Un pillage à ciel ouvert sous le regard de l’ANPN
L’exploitation de l’or dans la rivière Kyè semble se dérouler sans aucune entrave de la part des agents de l’Agence nationale des parcs nationaux (ANPN), censés assurer la protection des écosystèmes gabonais. Bien que des signalements aient été effectués, la seule réaction des autorités compétentes se serait limitée à une simple prise d’images des exploitants en pleine activité, sans qu’aucune mesure coercitive ne suive.

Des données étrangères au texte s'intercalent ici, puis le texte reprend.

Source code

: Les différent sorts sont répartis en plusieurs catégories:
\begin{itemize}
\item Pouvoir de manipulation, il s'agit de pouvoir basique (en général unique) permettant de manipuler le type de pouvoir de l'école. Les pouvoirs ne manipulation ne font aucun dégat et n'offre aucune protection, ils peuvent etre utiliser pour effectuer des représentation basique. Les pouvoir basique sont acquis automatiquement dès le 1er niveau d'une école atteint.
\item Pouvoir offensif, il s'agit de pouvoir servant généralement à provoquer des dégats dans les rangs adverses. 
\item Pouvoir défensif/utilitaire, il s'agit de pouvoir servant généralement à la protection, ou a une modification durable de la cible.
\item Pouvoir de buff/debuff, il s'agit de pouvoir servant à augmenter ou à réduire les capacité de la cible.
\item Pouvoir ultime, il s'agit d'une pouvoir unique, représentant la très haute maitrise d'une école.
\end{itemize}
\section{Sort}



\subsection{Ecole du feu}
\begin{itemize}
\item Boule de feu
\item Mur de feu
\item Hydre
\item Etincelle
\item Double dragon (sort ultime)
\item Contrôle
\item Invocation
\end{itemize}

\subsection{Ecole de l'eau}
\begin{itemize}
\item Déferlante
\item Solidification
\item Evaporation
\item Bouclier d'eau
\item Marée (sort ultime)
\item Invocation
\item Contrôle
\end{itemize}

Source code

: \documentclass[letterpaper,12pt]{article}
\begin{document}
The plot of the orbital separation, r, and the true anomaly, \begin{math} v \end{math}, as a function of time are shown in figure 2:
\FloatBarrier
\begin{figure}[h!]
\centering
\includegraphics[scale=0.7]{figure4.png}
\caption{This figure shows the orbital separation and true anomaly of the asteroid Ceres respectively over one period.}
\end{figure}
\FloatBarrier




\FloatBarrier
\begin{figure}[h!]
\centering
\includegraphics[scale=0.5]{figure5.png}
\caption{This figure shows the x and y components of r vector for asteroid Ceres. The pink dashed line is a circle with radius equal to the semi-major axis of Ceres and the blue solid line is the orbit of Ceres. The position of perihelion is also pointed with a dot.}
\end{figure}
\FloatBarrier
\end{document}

Cette passivité questionne : simple indifférence ou complicité silencieuse ? Cette absence d’actions nourrit la frustration d’une population démunie et impuissante face au pillage manifeste de ses ressources naturelles.
Une population abandonnée face aux exploitants étrangers
Le dépeuplement rural, accentué par l’exode des jeunes vers les centres urbains, a laissé la population locale sans moyens de riposte face à ces exploitants, qui s’enrichissent sous leurs yeux. Ce déséquilibre démographique et l’absence d’une force locale de résistance accentuent l’impuissance des habitants, contraints d’observer ce pillage silencieux.
Un appel urgent à l’action
Face à cette situation préoccupante, il est impératif de :
- Renforcer la surveillance et l’intervention des autorités locales et nationales pour stopper cette exploitation illégale.
- Sanctionner les acteurs impliqués, y compris les éventuelles complicités au sein des instances en charge de la protection des ressources.
- Impliquer les communautés locales dans la préservation et la valorisation des richesses naturelles du Gabon.
L’avenir du Woleu-Ntem et de ses ressources naturelles dépend d’une mobilisation urgente et collective. Le silence et l’inaction ne peuvent plus être des options face à cette exploitation anarchique qui menace l’intégrité du territoire national.